It’s a Gas – It Happened Today, January 29, 2017
On this date in history in 1886 one Karl Benz became a hero of entrepreneurship and then, I suppose, a massive ecological villain when he patented a gasoline-powered car. People like me have long praised the automobile as a classic private solution to a pressing public problem, the increasingly intolerable fouling of cities and destruction of forests by… the horse.
I know, it sounds a bit silly. But major cities were being buried in horse poop, drowned in horse pee, and afflicted with tens of thousands of dead horses a year. And more and more forest land was being cleared for pastures to grow the hay all these creatures consumed.
If government had taken charge of the problem, there is no telling what disaster would have ensued. Instead entrepreneurs created a new form of transportation, less picturesque in ways that make me genuinely sad but enormously more efficient and effective.

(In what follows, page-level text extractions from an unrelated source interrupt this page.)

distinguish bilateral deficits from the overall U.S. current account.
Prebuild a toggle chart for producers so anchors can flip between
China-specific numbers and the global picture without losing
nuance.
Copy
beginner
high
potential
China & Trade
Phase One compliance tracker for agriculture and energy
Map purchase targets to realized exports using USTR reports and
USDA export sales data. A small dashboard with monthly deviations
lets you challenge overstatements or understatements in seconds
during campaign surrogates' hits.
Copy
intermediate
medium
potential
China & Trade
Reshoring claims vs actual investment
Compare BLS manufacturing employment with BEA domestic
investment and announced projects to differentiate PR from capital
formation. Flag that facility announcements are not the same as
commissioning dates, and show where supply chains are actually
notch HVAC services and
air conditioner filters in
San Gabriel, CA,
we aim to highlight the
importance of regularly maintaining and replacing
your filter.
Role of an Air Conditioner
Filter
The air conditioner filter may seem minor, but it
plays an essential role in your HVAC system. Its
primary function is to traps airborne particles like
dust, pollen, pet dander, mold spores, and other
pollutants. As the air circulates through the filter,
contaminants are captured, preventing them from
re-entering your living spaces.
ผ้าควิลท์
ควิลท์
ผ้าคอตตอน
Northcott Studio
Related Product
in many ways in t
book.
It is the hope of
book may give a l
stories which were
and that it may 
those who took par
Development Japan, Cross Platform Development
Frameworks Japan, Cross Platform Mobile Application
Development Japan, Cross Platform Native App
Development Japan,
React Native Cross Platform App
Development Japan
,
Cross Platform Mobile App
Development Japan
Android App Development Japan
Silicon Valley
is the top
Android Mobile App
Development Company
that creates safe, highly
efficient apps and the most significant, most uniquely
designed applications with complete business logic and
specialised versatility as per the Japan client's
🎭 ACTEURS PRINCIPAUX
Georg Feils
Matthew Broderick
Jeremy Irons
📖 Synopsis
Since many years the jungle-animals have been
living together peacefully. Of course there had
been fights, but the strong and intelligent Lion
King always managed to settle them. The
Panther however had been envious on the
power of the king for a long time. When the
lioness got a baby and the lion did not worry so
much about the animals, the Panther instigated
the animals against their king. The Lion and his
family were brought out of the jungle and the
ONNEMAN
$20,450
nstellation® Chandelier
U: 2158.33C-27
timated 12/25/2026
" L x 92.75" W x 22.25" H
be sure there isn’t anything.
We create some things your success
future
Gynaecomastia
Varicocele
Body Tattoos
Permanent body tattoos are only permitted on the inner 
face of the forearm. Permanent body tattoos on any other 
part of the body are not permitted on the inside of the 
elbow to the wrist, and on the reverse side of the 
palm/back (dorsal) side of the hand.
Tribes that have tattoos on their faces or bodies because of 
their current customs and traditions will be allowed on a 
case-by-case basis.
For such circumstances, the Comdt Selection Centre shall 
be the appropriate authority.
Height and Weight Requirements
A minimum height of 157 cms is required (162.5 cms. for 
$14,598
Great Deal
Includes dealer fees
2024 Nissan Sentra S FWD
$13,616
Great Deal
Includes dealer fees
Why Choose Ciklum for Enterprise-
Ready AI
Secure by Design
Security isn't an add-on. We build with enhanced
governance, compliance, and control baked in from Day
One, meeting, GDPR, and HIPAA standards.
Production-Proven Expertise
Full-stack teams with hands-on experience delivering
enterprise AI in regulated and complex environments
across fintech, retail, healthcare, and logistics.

You could not have cottages for the middle class if we all had to take horse carts to them, nor supermarkets or indeed almost any facet of modern life. You could also not have carts that play what was once quaintly called "high fidelity" music, heat your seat and protect you from the elements while a gentle push of your foot accelerates you to 100 km/h. And now that we have seen modernity in all its horror, maybe future waves of technology can allow us to decentralize, slow down, and get back in touch with nature external and internal while retaining some of the gains like, say, laptops that can edit video. Just to pick an example at random.
Of course today the reaction is likely to be that by inventing the gas-powered car Benz (yes, of Mercedes-Benz) played a major role in dooming the planet and its inhabitants to climate change that will drown, fry or otherwise exterminate us all. But even if one grants that he’s about as much of a benefactor to humanity as, say, Sauron, surely we can at least draw the lesson that if we want alternatives to current technology including fossil-fuel-dependent vehicles and power plants, we are far likely to get dynamic, unpredictable, astoundingly effective solutions from the private sector than from central planning.
In turn they may raise new dilemmas over time to replace the ones they solve. But it sure beats government intervention, which reliably creates new messes without fixing the old ones.